*Your task*
Retype the naming lines from each of the rows below without changing anything, and leave the pictures out of your answer.

*Task data*
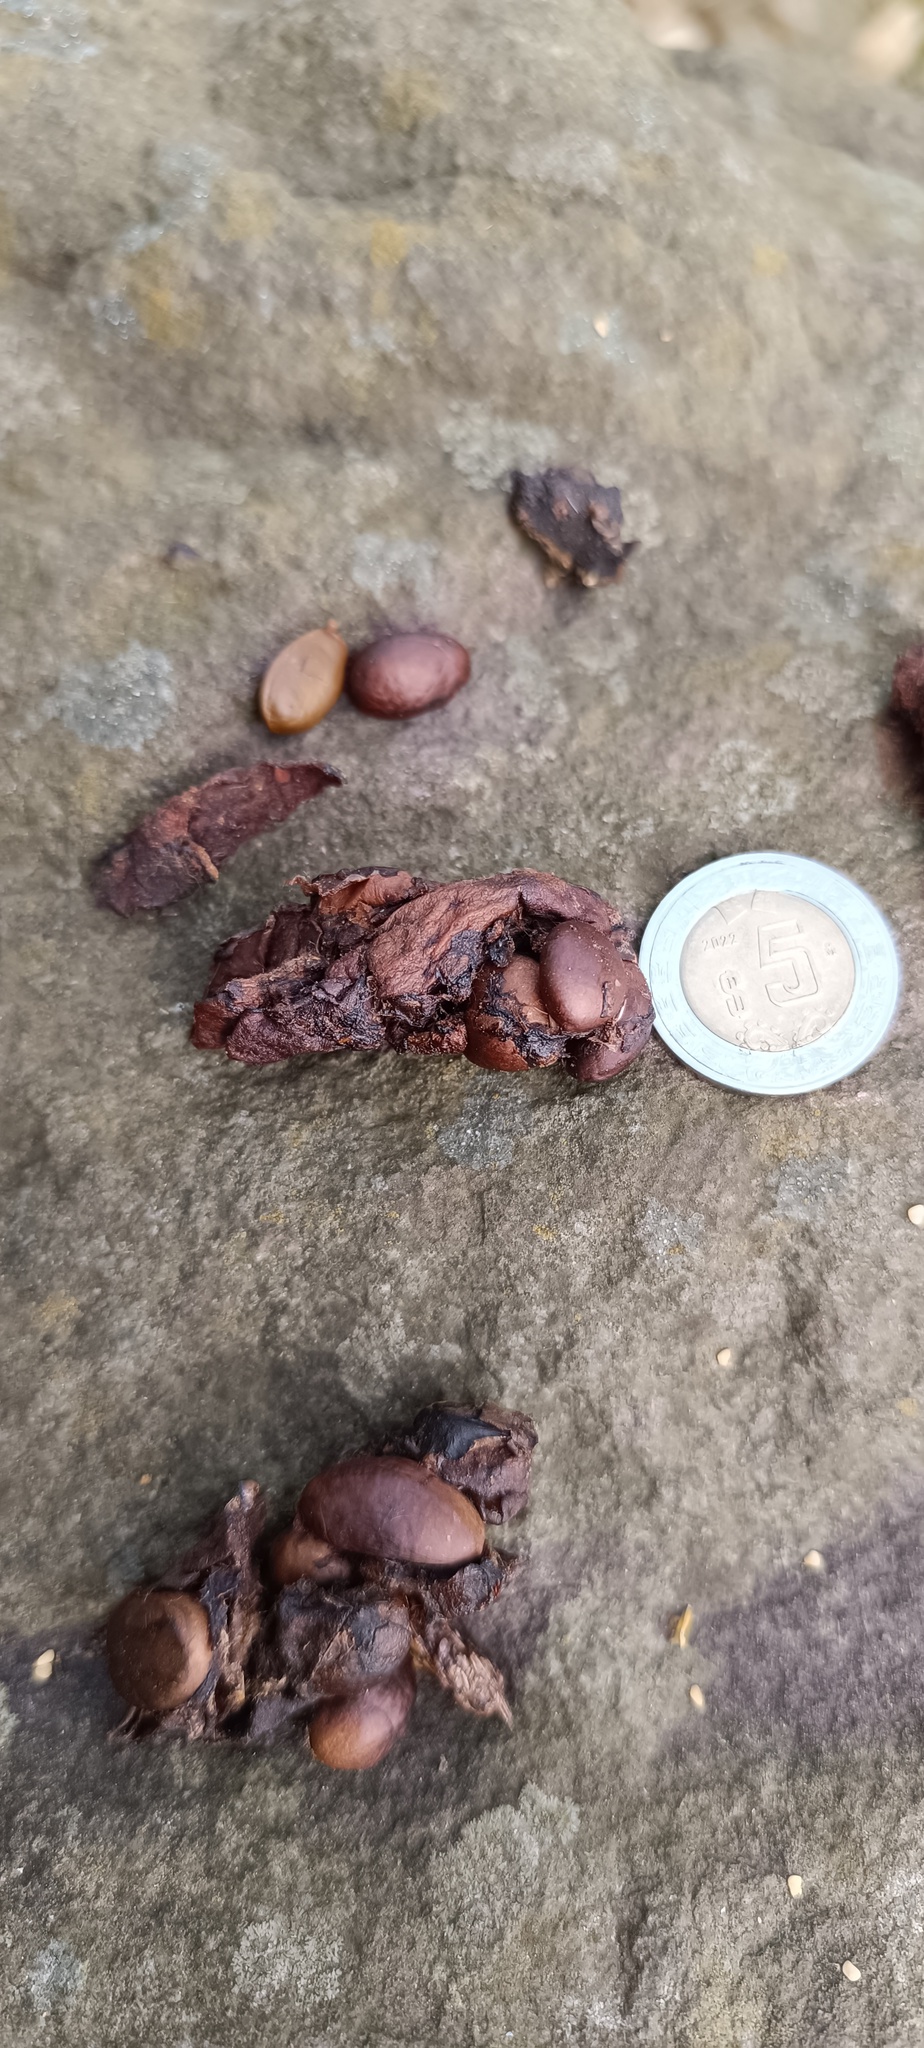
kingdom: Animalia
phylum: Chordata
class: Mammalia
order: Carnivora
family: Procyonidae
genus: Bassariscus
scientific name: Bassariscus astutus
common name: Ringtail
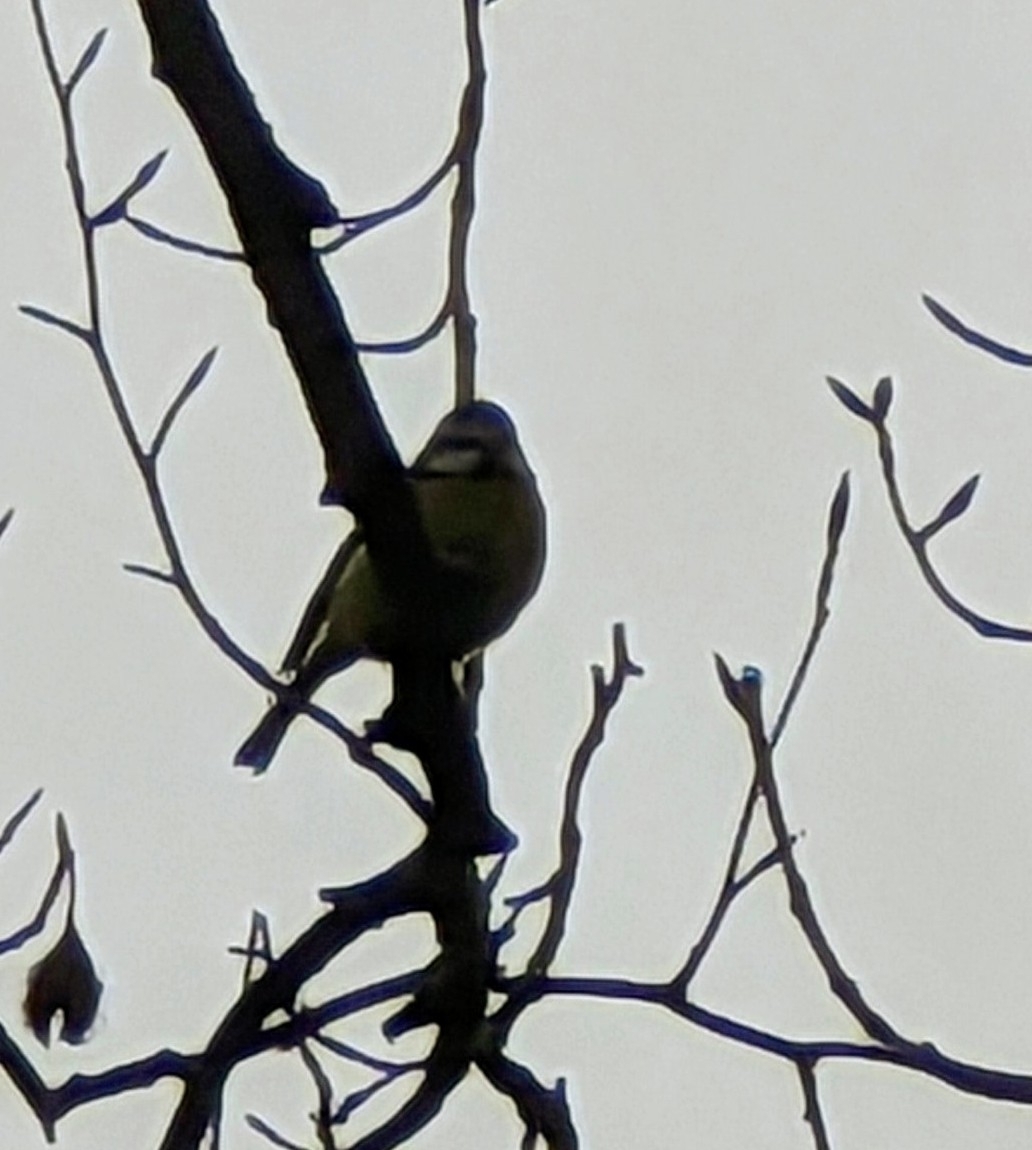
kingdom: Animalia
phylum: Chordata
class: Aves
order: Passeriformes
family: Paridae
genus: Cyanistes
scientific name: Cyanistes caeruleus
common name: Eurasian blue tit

*Completed exercise*
kingdom: Animalia
phylum: Chordata
class: Mammalia
order: Carnivora
family: Procyonidae
genus: Bassariscus
scientific name: Bassariscus astutus
common name: Ringtail
kingdom: Animalia
phylum: Chordata
class: Aves
order: Passeriformes
family: Paridae
genus: Cyanistes
scientific name: Cyanistes caeruleus
common name: Eurasian blue tit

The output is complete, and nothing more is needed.